> **Work request**
If a record holds a picture, omit that picture and copy everything else exactly.

########

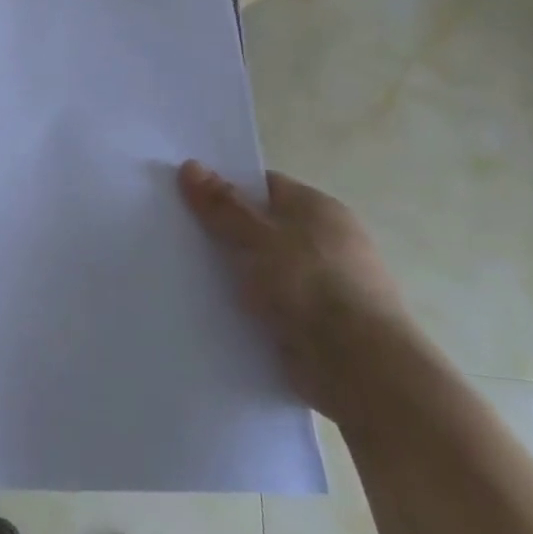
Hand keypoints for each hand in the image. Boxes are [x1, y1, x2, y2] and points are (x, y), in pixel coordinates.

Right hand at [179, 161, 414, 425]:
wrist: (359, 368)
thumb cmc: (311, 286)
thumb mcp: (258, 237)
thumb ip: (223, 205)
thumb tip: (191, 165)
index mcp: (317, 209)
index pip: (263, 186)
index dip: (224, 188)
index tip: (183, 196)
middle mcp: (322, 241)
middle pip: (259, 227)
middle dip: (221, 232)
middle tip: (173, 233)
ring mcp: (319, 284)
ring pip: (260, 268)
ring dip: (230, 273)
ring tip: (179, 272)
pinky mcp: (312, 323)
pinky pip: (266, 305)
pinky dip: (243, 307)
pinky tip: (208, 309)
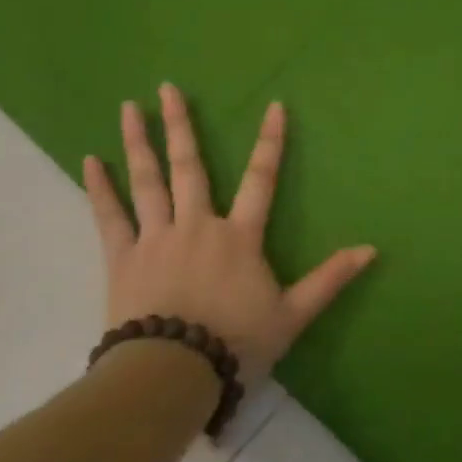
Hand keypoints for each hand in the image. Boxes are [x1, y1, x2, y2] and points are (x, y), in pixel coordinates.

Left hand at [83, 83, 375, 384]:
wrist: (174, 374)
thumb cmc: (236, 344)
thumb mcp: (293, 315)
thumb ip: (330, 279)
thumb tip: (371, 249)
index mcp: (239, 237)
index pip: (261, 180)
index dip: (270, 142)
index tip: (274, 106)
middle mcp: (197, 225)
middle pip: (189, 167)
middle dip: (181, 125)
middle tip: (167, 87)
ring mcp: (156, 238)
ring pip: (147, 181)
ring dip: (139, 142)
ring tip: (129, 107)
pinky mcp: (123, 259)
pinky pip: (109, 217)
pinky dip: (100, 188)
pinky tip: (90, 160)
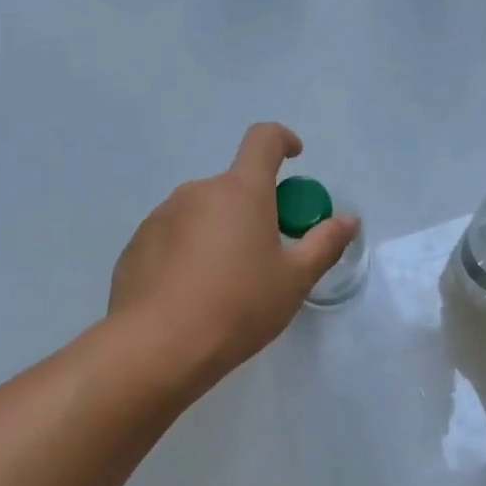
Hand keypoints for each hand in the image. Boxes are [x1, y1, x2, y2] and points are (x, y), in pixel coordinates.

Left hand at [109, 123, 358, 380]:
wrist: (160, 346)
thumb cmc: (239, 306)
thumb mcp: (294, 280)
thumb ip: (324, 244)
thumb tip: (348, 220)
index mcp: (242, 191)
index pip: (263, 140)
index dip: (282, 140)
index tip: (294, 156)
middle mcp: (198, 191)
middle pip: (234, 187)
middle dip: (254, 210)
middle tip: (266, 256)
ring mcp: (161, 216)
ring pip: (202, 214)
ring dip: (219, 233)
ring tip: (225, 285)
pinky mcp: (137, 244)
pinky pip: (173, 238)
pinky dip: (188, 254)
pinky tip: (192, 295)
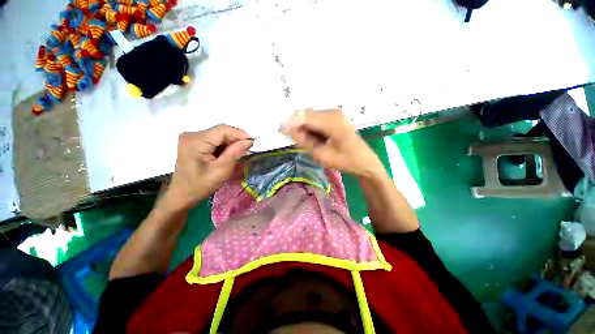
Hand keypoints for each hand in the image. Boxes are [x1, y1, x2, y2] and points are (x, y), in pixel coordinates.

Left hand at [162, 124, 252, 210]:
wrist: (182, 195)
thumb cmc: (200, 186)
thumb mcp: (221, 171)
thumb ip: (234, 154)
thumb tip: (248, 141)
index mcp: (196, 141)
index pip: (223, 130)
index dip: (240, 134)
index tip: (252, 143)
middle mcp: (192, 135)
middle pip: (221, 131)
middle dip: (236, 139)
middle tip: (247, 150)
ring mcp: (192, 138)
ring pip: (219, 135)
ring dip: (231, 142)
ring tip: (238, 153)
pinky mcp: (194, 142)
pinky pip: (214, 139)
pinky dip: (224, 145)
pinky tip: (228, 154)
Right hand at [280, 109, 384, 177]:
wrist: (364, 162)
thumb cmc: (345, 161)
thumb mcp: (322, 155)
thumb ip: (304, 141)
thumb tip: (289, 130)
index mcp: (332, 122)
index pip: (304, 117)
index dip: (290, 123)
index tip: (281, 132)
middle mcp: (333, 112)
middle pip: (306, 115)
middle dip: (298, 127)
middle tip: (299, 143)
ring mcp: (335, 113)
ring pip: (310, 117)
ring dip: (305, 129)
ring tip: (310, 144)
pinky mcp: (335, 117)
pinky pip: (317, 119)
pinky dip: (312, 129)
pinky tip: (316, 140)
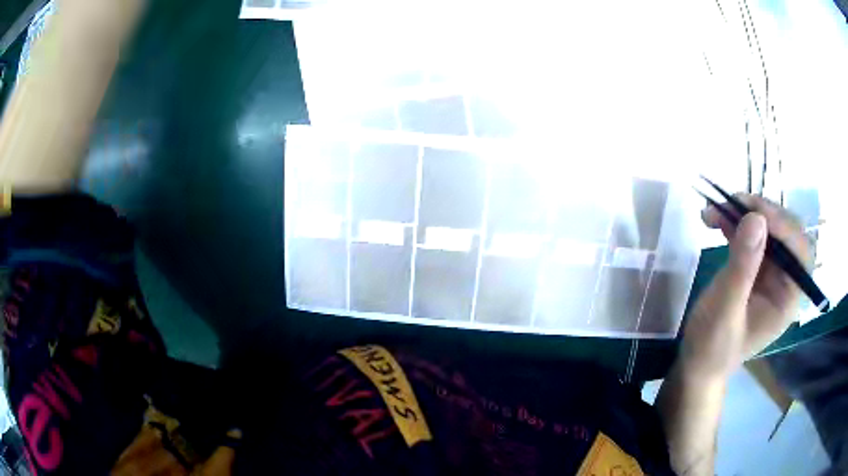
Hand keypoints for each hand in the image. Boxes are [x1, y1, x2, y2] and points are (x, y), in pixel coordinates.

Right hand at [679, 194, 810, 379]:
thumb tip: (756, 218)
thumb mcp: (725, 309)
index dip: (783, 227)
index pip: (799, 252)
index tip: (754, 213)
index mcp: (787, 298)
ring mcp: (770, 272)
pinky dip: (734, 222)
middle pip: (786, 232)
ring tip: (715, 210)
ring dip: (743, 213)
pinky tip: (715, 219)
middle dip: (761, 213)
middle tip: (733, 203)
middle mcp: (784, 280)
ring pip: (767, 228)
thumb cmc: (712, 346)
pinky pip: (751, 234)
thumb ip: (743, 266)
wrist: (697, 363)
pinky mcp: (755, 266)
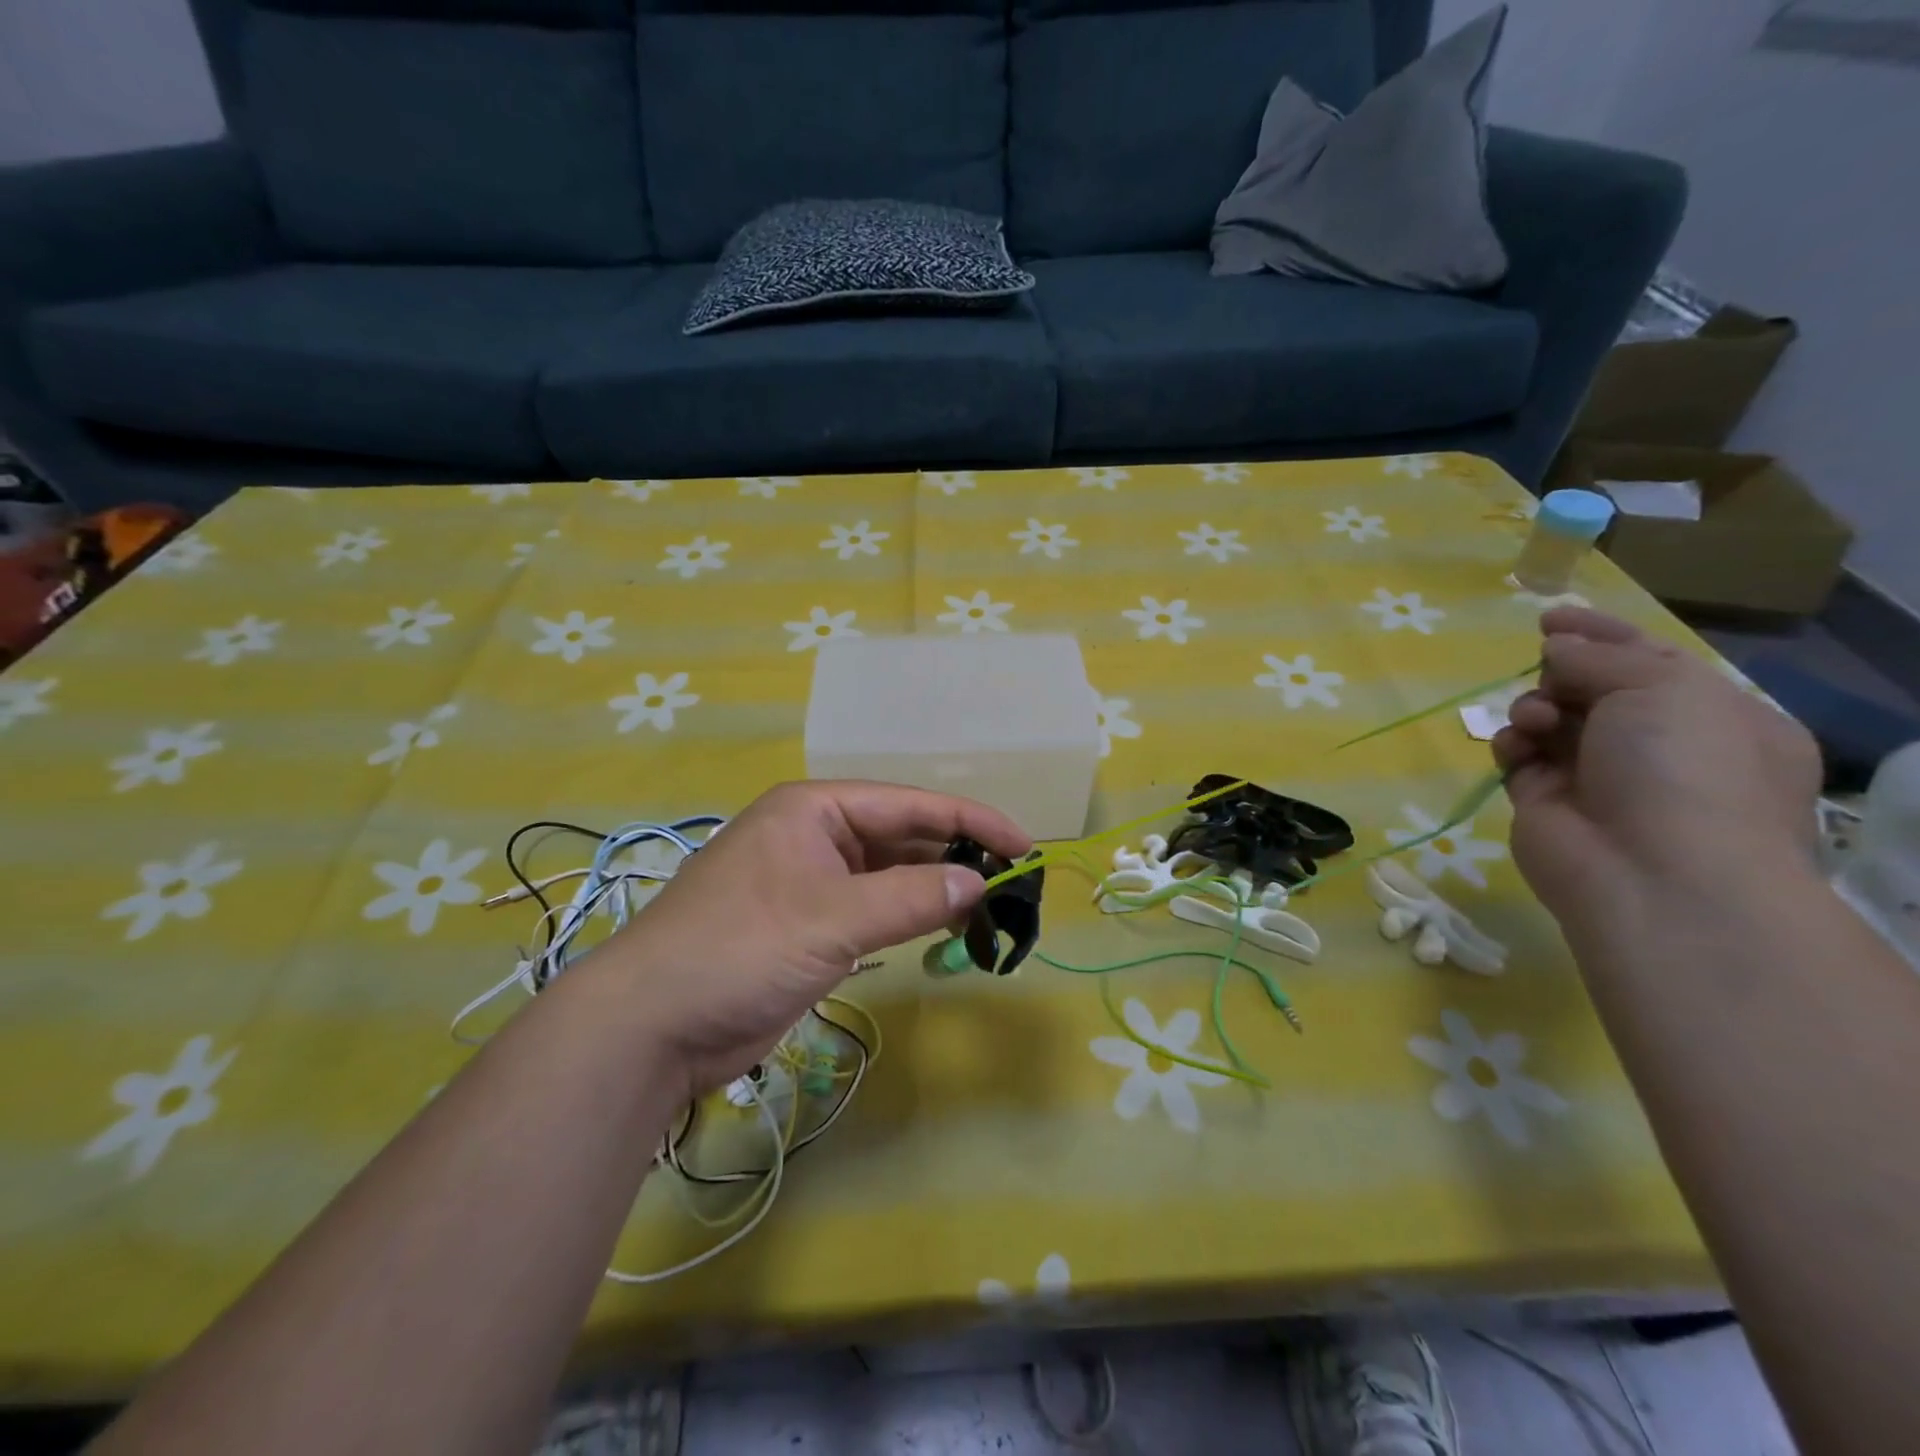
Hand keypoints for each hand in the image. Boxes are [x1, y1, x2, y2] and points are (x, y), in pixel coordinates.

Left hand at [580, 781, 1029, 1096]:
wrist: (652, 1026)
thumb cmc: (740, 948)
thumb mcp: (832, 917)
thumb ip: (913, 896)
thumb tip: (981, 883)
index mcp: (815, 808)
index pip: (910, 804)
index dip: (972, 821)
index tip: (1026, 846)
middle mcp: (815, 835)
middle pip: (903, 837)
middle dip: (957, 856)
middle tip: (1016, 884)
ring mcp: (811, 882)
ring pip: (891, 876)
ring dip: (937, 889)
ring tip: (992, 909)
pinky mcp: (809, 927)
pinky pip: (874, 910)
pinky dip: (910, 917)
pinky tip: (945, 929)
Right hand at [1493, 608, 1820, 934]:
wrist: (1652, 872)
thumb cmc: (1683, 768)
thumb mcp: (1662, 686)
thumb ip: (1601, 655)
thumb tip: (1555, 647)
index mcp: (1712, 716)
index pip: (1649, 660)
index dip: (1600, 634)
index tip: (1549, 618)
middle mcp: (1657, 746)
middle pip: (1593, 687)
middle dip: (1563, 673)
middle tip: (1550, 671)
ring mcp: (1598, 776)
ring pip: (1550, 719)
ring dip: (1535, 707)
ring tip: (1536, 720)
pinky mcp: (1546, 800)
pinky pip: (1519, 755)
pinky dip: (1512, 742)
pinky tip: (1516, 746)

########

> **Solution**
Hand keypoints for each hand in the image. Boxes are [x1, y1, x2, y2] and points are (x, y), in pixel coordinates.

Right hand at [179, 161, 414, 425]:
wrist: (359, 368)
thumb cmc: (311, 286)
thumb mcp: (258, 237)
thumb ip: (223, 205)
thumb tip: (191, 165)
index mcp: (317, 209)
index pip: (263, 186)
index dip: (224, 188)
index tip: (183, 196)
middle mcp: (322, 241)
middle pip: (259, 227)
middle dip: (221, 232)
middle tip: (173, 233)
ring mcp: (319, 284)
ring pip: (260, 268)
ring dip: (230, 273)
ring tip: (179, 272)
pinky mcp: (312, 323)
pinky pip: (266, 305)
pinky dip: (243, 307)
pinky tip: (208, 309)
Hand keypoints for each hand in the image. Boxes are [x1, y1, x2, y2] and points are (x, y), in pixel coordinates.

Left hand at [83, 83, 375, 384]:
wrist: (174, 374)
thumb cmc: (236, 344)
thumb mcp: (293, 315)
thumb ip: (330, 279)
thumb tip: (371, 249)
index mcp: (239, 237)
index pip: (261, 180)
index dip: (270, 142)
index tip: (274, 106)
middle mcp: (197, 225)
middle pip: (189, 167)
middle dip: (181, 125)
middle tip: (167, 87)
ring mcp: (156, 238)
ring pip: (147, 181)
ring dip: (139, 142)
ring tip: (129, 107)
pinky mcp: (123, 259)
pinky pip: (109, 217)
pinky dip: (100, 188)
pinky tip: (90, 160)
Hand keypoints for each hand in the image. Boxes are [x1, y1, x2, y2] and points are (x, y), in pixel coordinates.

Left hand at [109, 123, 358, 380]:
wrist: (160, 346)
thumb cmc: (239, 306)
thumb mcp: (294, 280)
thumb ip: (324, 244)
thumb tip: (348, 220)
index mcp: (242, 191)
index pip: (263, 140)
index dip: (282, 140)
index tip: (294, 156)
middle mcp: (198, 191)
middle pip: (234, 187)
middle dip: (254, 210)
middle tip: (266, 256)
ring mcp: (161, 216)
ring pip: (202, 214)
ring dip: (219, 233)
ring tip: (225, 285)
pinky mcp: (137, 244)
pinky pip: (173, 238)
pinky dip: (188, 254)
pinky tip: (192, 295)
Hand keypoints for each hand in the image. Boxes are [x1, y1, x2, y2] and points are (x, y), in pixel coordinates.

Left hand at [162, 124, 252, 210]:
wrist: (182, 195)
thumb cmc: (200, 186)
thumb mcp: (221, 171)
thumb ip: (234, 154)
thumb tip: (248, 141)
index mcp: (196, 141)
index pip: (223, 130)
index dip: (240, 134)
index tip: (252, 143)
middle mcp: (192, 135)
middle pip: (221, 131)
middle dip: (236, 139)
middle tip: (247, 150)
ring mcp: (192, 138)
ring pip: (219, 135)
ring dip: (231, 142)
ring tip: (238, 153)
pinky mcp: (194, 142)
pinky pip: (214, 139)
pinky dip: (224, 145)
pinky tip: (228, 154)
Right hand at [280, 109, 384, 177]:
wrist: (364, 162)
thumb cmc: (345, 161)
thumb mcp: (322, 155)
thumb ip: (304, 141)
thumb tip: (289, 130)
index mcp: (332, 122)
index pip: (304, 117)
index dip: (290, 123)
index tip: (281, 132)
middle mcp: (333, 112)
middle pip: (306, 115)
middle dip: (298, 127)
middle tip: (299, 143)
ring mcp: (335, 113)
ring pip: (310, 117)
ring dip: (305, 129)
ring tip: (310, 144)
pinky mcp: (335, 117)
pinky pip: (317, 119)
pinky dip: (312, 129)
pinky tip: (316, 140)
Hand keypoints for each hand in the image. Boxes are [x1, y1, x2, y2] and points are (x, y), in pixel coordinates.

Right hand at [679, 194, 810, 379]:
thumb tip: (756, 218)
thumb mcp: (725, 309)
index dip: (783, 227)
index pip: (799, 252)
index tip: (754, 213)
index mcp: (787, 298)
ring mcp: (770, 272)
pinky dip: (734, 222)
middle pip: (786, 232)
ring tip: (715, 210)
ring dip: (743, 213)
pinky tip: (715, 219)
middle dip: (761, 213)
middle tip: (733, 203)
middle mcp: (784, 280)
ring pip: (767, 228)
thumb cmc: (712, 346)
pinky pip: (751, 234)
thumb ip: (743, 266)
wrist: (697, 363)
pinky mcp: (755, 266)
Hand keypoints for each hand in the image. Boxes are [x1, y1, x2, y2] and points are (x, y), in pixel coordinates.

Left hand at [580, 781, 1029, 1096]:
wrist: (652, 1026)
thumb cmc: (740, 948)
thumb mcp: (832, 917)
thumb ip: (913, 896)
thumb tip: (981, 883)
index mcp: (815, 808)
index pip: (910, 804)
index dip: (972, 821)
index tip: (1026, 846)
middle mcp: (815, 835)
middle pip: (903, 837)
middle dip: (957, 856)
middle tip: (1016, 884)
ring mcp: (811, 882)
ring pip: (891, 876)
ring dip: (937, 889)
ring tip: (992, 909)
pinky mcp: (809, 927)
pinky pip: (874, 910)
pinky dip: (910, 917)
pinky tip: (945, 929)
Right hand at [1493, 608, 1820, 934]:
wrist: (1652, 872)
thumb cmc: (1683, 768)
thumb mcp: (1662, 686)
thumb ip: (1601, 655)
thumb tip: (1555, 647)
index mcp: (1712, 716)
index pip: (1649, 660)
index dip: (1600, 634)
index tip: (1549, 618)
middle mcp: (1657, 746)
middle pip: (1593, 687)
middle dip: (1563, 673)
middle tip: (1550, 671)
ring mcp: (1598, 776)
ring pip: (1550, 719)
ring dip: (1535, 707)
ring tip: (1536, 720)
pinky mcp: (1546, 800)
pinky pip: (1519, 755)
pinky dip: (1512, 742)
pinky tip: (1516, 746)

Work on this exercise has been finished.